06 April 2008

Critical Care Air Transport: Balad, Iraq to Ramstein, Germany



B-roll of the 332nd Air Expeditionary Wing members of Balad Air Base, Iraq. Scenes include Airmen preparing aircraft and loading patients on board a C-17 and treating them during the flight to Ramstein Air Base, Germany.

The first green litter you'll see holds supplies/equipment. Later a team of six Airmen carries the first patient on board the aircraft. At about the 1:52 mark you get a good look at what is required to safely transport critical patients out of theater. The patient's head is to the right of the shot. Equipment is mounted on a raised rack over his lower extremeties.

The medical equipment includes miniature versions of everything found in a typical critical care hospital environment: Complete monitoring of vital organ functions, ventilator, an electronically-controlled multi-channel infusion (IV) system, electronic wound vacs, and drains and other catheters as required by the patient's condition.

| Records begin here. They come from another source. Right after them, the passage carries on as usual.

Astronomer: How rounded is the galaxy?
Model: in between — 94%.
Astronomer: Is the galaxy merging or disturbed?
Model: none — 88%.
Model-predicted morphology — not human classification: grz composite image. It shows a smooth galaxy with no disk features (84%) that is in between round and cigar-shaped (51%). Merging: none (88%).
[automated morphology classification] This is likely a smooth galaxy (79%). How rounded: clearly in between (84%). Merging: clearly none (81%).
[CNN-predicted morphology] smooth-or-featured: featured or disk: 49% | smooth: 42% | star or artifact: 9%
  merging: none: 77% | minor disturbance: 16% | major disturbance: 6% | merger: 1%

The CCATT, or Critical Care Air Transport Team, is a highly specialized medical asset experienced in the in-flight care of critically injured patients with multiple trauma, burns, and other life-threatening conditions.

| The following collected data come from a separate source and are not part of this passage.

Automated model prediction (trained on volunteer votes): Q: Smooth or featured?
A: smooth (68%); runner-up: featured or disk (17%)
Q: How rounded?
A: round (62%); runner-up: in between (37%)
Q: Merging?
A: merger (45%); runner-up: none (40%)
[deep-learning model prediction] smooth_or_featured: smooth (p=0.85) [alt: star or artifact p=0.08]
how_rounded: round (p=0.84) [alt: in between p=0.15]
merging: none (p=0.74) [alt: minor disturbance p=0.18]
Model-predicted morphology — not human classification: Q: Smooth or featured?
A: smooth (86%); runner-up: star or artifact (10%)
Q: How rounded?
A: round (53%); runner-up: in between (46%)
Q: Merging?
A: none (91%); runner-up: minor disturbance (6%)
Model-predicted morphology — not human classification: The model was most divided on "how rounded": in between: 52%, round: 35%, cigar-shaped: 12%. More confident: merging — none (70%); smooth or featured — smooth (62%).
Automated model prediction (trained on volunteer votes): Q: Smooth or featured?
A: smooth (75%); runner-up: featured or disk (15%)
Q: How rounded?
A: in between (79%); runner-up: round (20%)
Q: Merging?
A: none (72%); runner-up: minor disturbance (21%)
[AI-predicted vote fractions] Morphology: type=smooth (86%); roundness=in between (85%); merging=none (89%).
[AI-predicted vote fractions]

An entire flight (or mission) complete with aircraft, flight crew, and CCAT Team may be put together for a single patient if his condition warrants immediate medevac to Germany.

The complex, critical nature of patients in hemodynamic (i.e., circulatory) flux requires continual stabilization, advanced care, and may even require life-saving intervention during transport.

In fact, Chuck Ziegenfuss owes his life to (among others) the CCAT Team who revived him after his heart stopped for several minutes during one of his medevac flights.

After arrival at Ramstein Air Base the patients are accompanied by the CCAT Team during the 5km drive to Landstuhl hospital. Once in the Intensive Care Unit, the CCAT Team and the ICU staff transfer the patients onto standard critical care equipment and systems.

A few days later the process is reversed as the patients are again prepared for flight, this time from Germany to the US - the last leg of a long journey home.